╭─ TRECHO PARA LEITURA

Mergulhada em uma crise aguda, o país vizinho caminha para uma mudança de rumo de impacto imprevisível. A pergunta inevitável: vai respingar no Brasil?

Por Katia Mello, de Buenos Aires, e Fernando Molica | Fotos Pepe Mateos
Atualizado em 23 jan 2021, 13h53 - Publicado em 23 ago 2019, 06h30

Já se passaram duas semanas, mas na Argentina não se fala de outra coisa. A derrota do presidente Mauricio Macri para o peronista Alberto Fernández e sua vice, a ex-presidente Cristina Kirchner, ainda por cima por uma diferença de 15 pontos, nas eleições primárias de 11 de agosto alimenta análises e incendeia debates em uma nação apaixonada por política. Quase todo mundo dá como certo o triunfo da chapa Fernández-Kirchner na votação decisiva, em 27 de outubro, e os motivos para essa expectativa desembocam todos no mesmo lugar — o bolso dos argentinos. Até os eleitores de Macri, alguns deles abertamente revoltados, outros meio envergonhados, reclamam da disparada do preço da comida, da gasolina, do gás e da eletricidade. A opção de votar nele, admitem, é pura falta de escolha.

╰─
╭─ REGISTROS LISTADOS

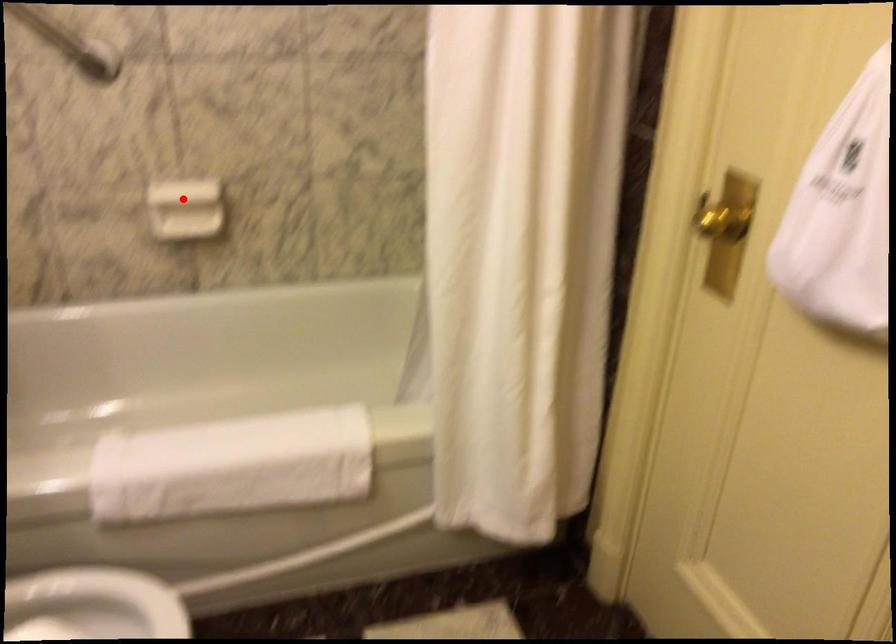
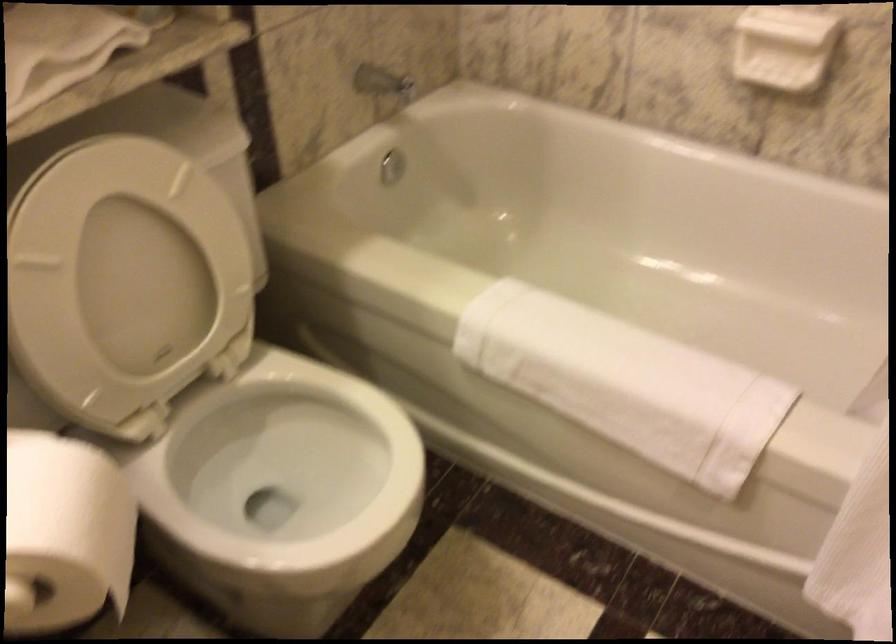
Where in the second image is the point corresponding to the highlighted location from the first image?

(782, 46)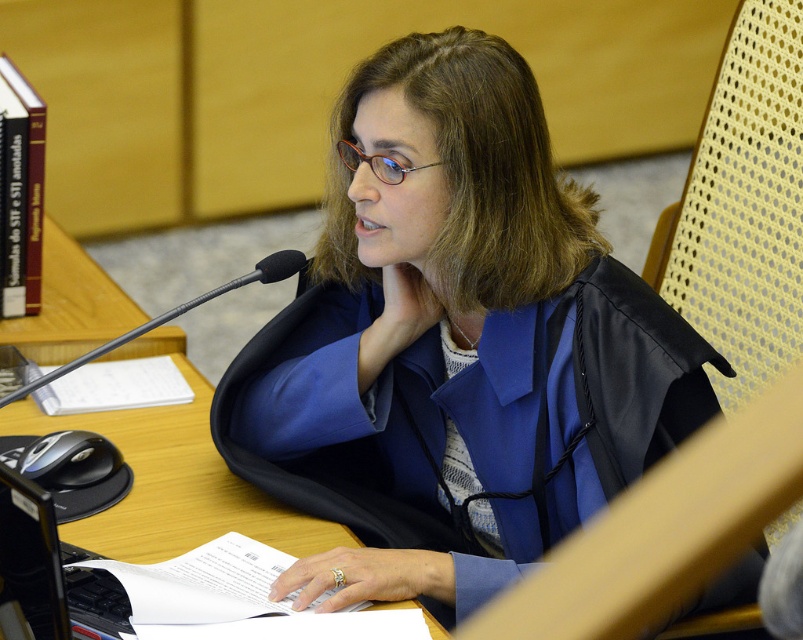
You are standing in the courtroom and want to approach the point at coordinates (410, 173). If your average walking speed is 3 feet per second, how many seconds will it take you to reach that point?

The distance to the point is 4.60 feet. At a speed of 3 feet per second, dividing distance by speed gives 4.60 divided by 3, which equals approximately 1.53 seconds. So, it will take about 1.53 seconds to reach the point.

You are an interior designer trying to place a new lamp on the desk. The lamp has a base that requires a 10 cm by 10 cm clear space. Given the blue fabric at center is currently occupying the desk, can you determine if there is enough space around it to place the lamp?

The blue fabric at center is located at point (455, 344). Since the lamp requires a 10 cm by 10 cm space, we need to check if there is sufficient clearance around the fabric. However, without knowing the size of the blue fabric or the desk dimensions, it is impossible to determine if the space is available.

You are a photographer standing in front of the blue fabric at center. You want to take a photo of the fabric so that it fills the frame perfectly. The camera requires the subject to be exactly 4 feet away. Can you take the photo without moving the blue fabric?

The blue fabric at center is currently 4.20 feet away from the camera. Since the camera requires the subject to be exactly 4 feet away, you need to move closer by 0.20 feet to achieve the correct distance for the photo.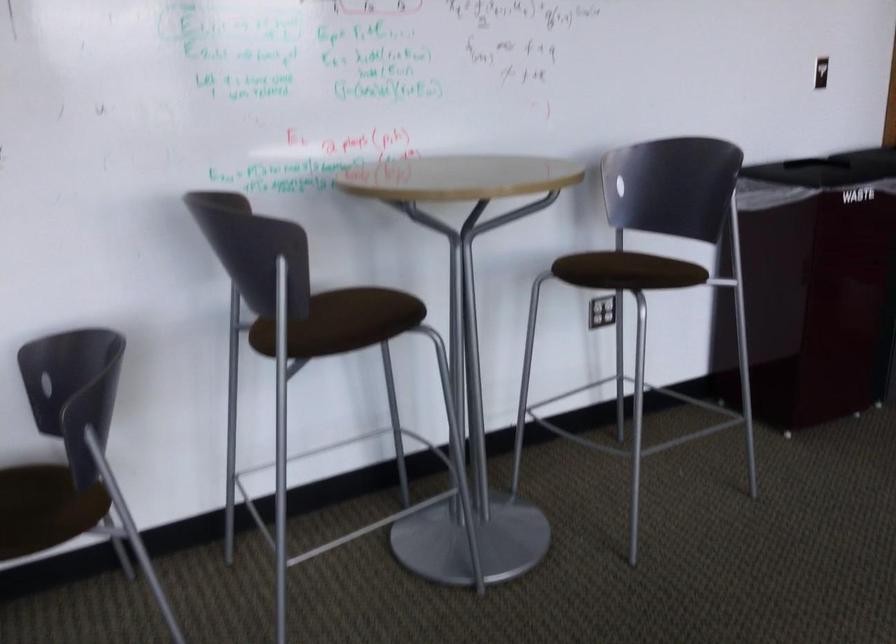
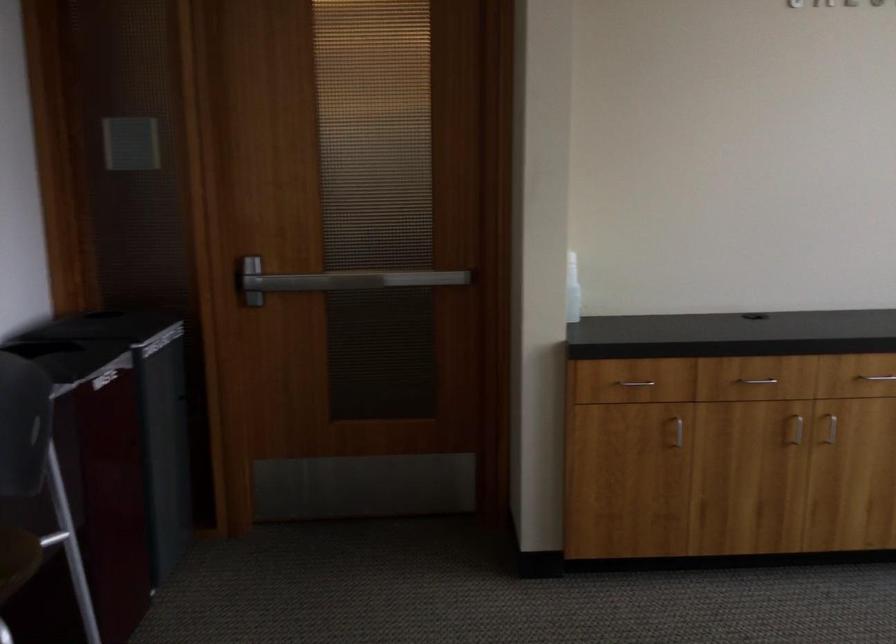
Question: The first image is from the beginning of the video and the second image is from the end. How did the camera likely rotate when shooting the video?

Choices:
 (A) Left
 (B) Right
 (C) Up
 (D) Down

Answer: (B)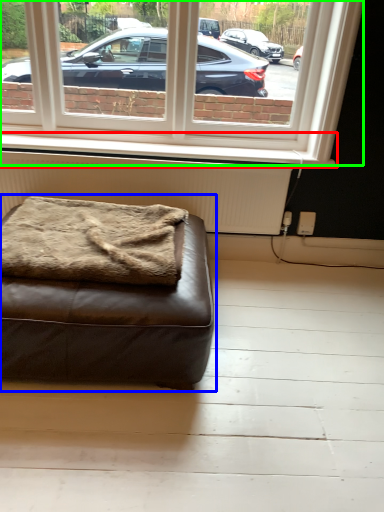
Question: Based on their relative distances, which object is farther from window sill (highlighted by a red box)? Choose from studio couch (highlighted by a blue box) and window (highlighted by a green box).

Choices:
 (A) studio couch
 (B) window

Answer: (A)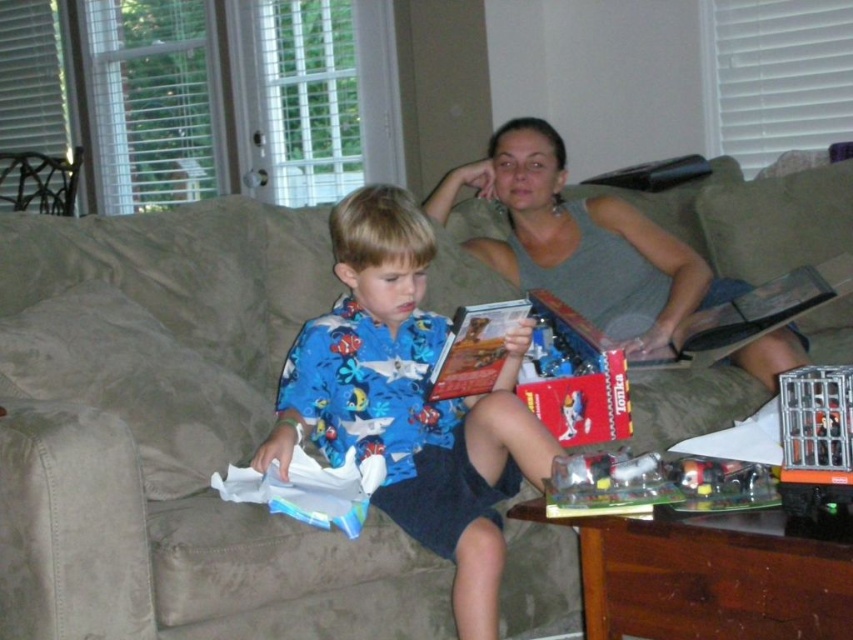
Question: Which point is closer to the camera taking this photo?

Choices:
 (A) (396, 314)
 (B) (767, 346)
 (C) (840, 468)

Answer: (C)

Question: Does blue cotton shirt at center appear on the left side of hardcover book at center?

Choices:
 (A) yes
 (B) no

Answer: (A)

Question: Does metallic silver cage at lower right appear on the right side of hardcover book at center?

Choices:
 (A) no
 (B) yes

Answer: (B)

Question: Can you confirm if gray fabric couch at upper center is bigger than metallic silver cage at lower right?

Choices:
 (A) yes
 (B) no

Answer: (A)

Question: Among these points, which one is nearest to the camera?

Choices:
 (A) (39, 184)
 (B) (486, 372)

Answer: (B)

Question: Among these objects, which one is farthest from the camera?

Choices:
 (A) gray fabric couch at upper center
 (B) hardcover book at center

Answer: (A)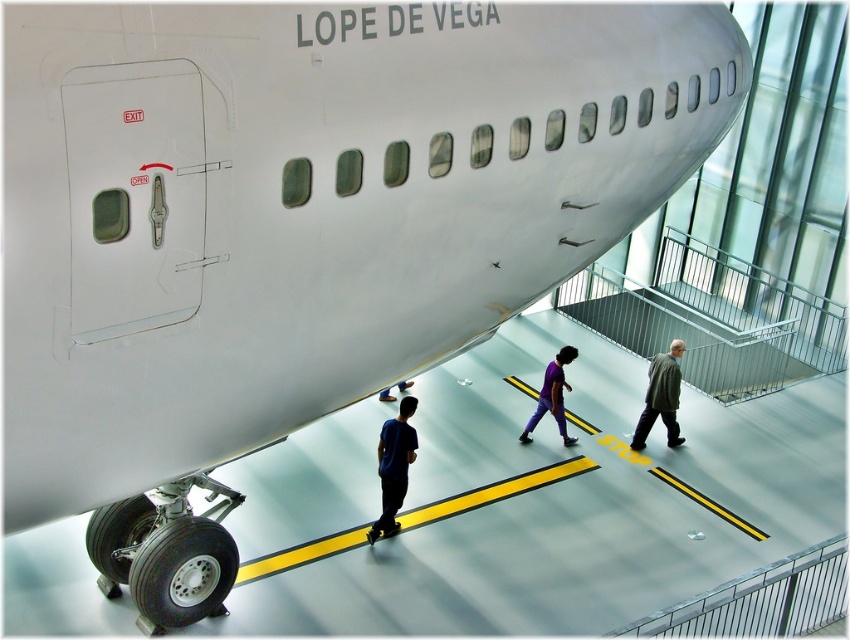
Between blue fabric shirt at center and green matte coat at center, which one is positioned higher?

green matte coat at center

Who is lower down, blue fabric shirt at center or green matte coat at center?

blue fabric shirt at center is below.

Is point (400, 422) farther from viewer compared to point (669, 438)?

No, it is not.

Image resolution: width=850 pixels, height=640 pixels. Find the location of `blue fabric shirt at center`. blue fabric shirt at center is located at coordinates (394, 467).

What do you see at coordinates (394, 467) in the screenshot? I see `blue fabric shirt at center` at bounding box center [394, 467].

Is blue fabric shirt at center smaller than blue fabric pants at center?

Incorrect, blue fabric shirt at center is not smaller in size than blue fabric pants at center.

Which is in front, point (388, 445) or point (406, 380)?

Point (388, 445) is in front.

Locate an element on the screen. The height and width of the screenshot is (640, 850). blue fabric shirt at center is located at coordinates point(394,467).

Does blue fabric shirt at center have a greater height compared to purple matte shirt at center?

Correct, blue fabric shirt at center is much taller as purple matte shirt at center.

Is blue fabric shirt at center positioned in front of purple matte shirt at center?

That is True.

Where is `blue fabric shirt at center`? The width and height of the screenshot is (850, 640). blue fabric shirt at center is located at coordinates (394, 467).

╰─

**TAREFA BREVE 1:**
Transcreva a parte do texto sobre a eleição argentina que começa em "Mergulhada em uma" e termina em "respingar no Brasil?".
**TAREFA BREVE 2:**
Dê continuidade ao texto sobre a eleição presidencial na Argentina a partir da última frase apresentada.

**RESPOSTA CORRETA 1:**
Mergulhada em uma crise aguda, o país vizinho caminha para uma mudança de rumo de impacto imprevisível. A pergunta inevitável: vai respingar no Brasil?

**RESPOSTA CORRETA 2:**
No apagar das luzes de um governo eleito em 2015 para tirar a Argentina do lamaçal econômico criado pela então presidente Cristina (quem diria àquela altura que ela estaria de volta?), a inflação passa dos 50%, o desemprego em 2019 chegou a 10%, a taxa de juros alcança 72% ao ano e a economia em geral, que recuou 2,5% em 2018, deve ir mais para trás ainda neste ano. Na esteira do fracasso de Macri nas urnas, a cotação do dólar disparou para 58 pesos — estava em 9,73 quando ele assumiu. Mesmo assim, os argentinos correram para comprar a moeda americana e se precaver diante de uma provável desvalorização do peso — lá é permitido manter uma conta bancária na moeda americana. Na pior crise da Argentina em quase vinte anos, a preocupação deste lado da fronteira é: a derrocada de seu terceiro maior parceiro comercial vai respingar no Brasil ou, pior ainda, afogá-­lo? O consenso entre os especialistas é que o país vai, sim, sentir reflexos — aliás, já vem sentindo desde o início do ano —, mas tem condições e estabilidade suficientes para não se deixar contaminar demais pelos indicadores dramáticos do vizinho.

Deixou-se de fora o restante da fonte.